En outre, depuis sa refonte, le Cpf est bien utilisé par les salariés peu ou pas qualifiés. Selon la Dares, malgré une baisse en 2023, les individus ayant un niveau d’études inférieur au bac sont surreprésentés parmi les utilisateurs du Cpf. Mais cela pourrait changer avec la participation forfaitaire de 100 euros imposée depuis le 1er mai 2024 pour des motifs économiques. Elle va affecter particulièrement les salariés à petits revenus… sauf à trouver des cofinancements.
« L’adéquationnisme » : au bon-vouloir du patronat
« Pour l’instant, il y a peu de cas, constate Damien Brochet, mais, techniquement, la Caisse des dépôts, qui s’occupe de la “tuyauterie” du Cpf, a créé les conditions pour que, en vue d’une formation, les Cpf puissent être abondés par l’employeur, une Région, un Opco, une branche. » La codécision avec l’entreprise en particulier, permet au salarié de se former sur son temps de travail et de conserver son salaire, ce que ne garantit pas, en soi, le dispositif du Cpf. L’idée est séduisante, d’autant que les études montrent une corrélation entre taux d’abandon et suivi des formations sur le temps personnel. Mais elle est aussi dangereuse, selon Sandrine Mourey : « Si l’entreprise peut mettre son nez dans les choix de formation des salariés, c’est la nature-même du Cpf, en tant que droit individuel, qui est remise en question.
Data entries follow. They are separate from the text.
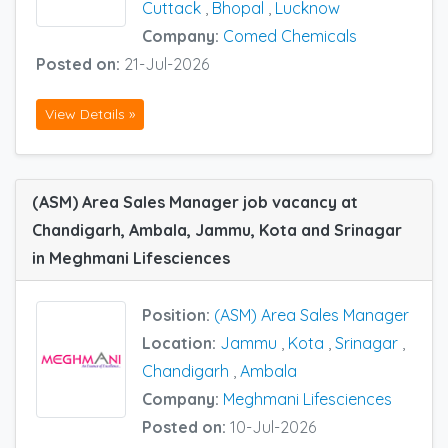
Cuttack
,
Bhopal
,
Lucknow
Company:
Comed Chemicals
Posted on:
21-Jul-2026
View Details »
(ASM) Area Sales Manager job vacancy at
Chandigarh, Ambala, Jammu, Kota and Srinagar
in Meghmani Lifesciences
Position:
(ASM) Area Sales Manager
Location:
Jammu
,
Kota
,
Srinagar
,
Chandigarh
,
Ambala
Company:
Meghmani Lifesciences
Posted on:
10-Jul-2026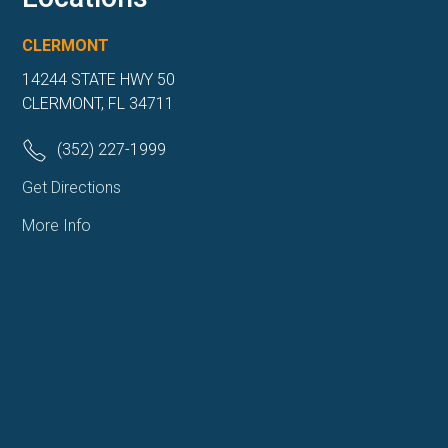
CLERMONT
14244 STATE HWY 50
CLERMONT, FL 34711
(352) 227-1999
Get Directions
More Info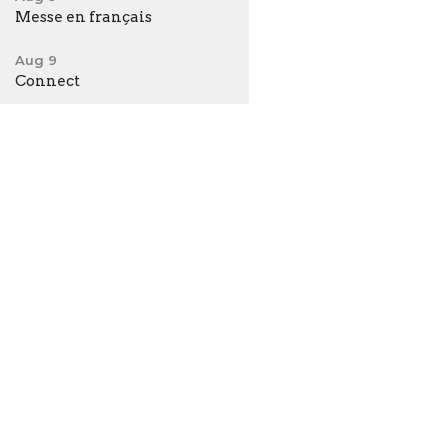
Messe en français
Aug 9
Connect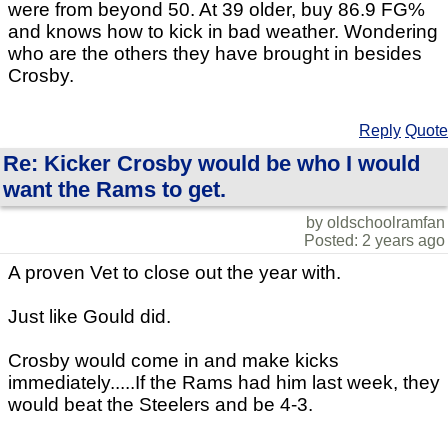
were from beyond 50. At 39 older, buy 86.9 FG%
and knows how to kick in bad weather. Wondering
who are the others they have brought in besides
Crosby.
Reply
Quote
Re: Kicker Crosby would be who I would
want the Rams to get.
by oldschoolramfan
Posted: 2 years ago
A proven Vet to close out the year with.
Just like Gould did.
Crosby would come in and make kicks
immediately.....If the Rams had him last week, they
would beat the Steelers and be 4-3.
Mais cela répond à l’adéquationnisme réclamé par le patronat : ne former les gens qu’en fonction des besoins de main d’œuvre et de compétences des entreprises. »
Cette tendance n’est pas démentie par le faible investissement dans la transition professionnelle (héritière du « congé individuel de formation »), seul dispositif encore à la main des salariés pour changer de métier. Son petit budget a été raboté en plein exercice 2024. « Cela pousse à prioriser les projets de reconversion dans les métiers en tension », regrette Sandrine Mourey. Quant au Conseil en évolution professionnelle (Cep) qui offre un accompagnement à l’extérieur de l’entreprise, il reste lui aussi sous-doté et insuffisamment promu. On est donc encore loin de la « liberté de choisir son avenir professionnel » revendiquée par la loi de 2018.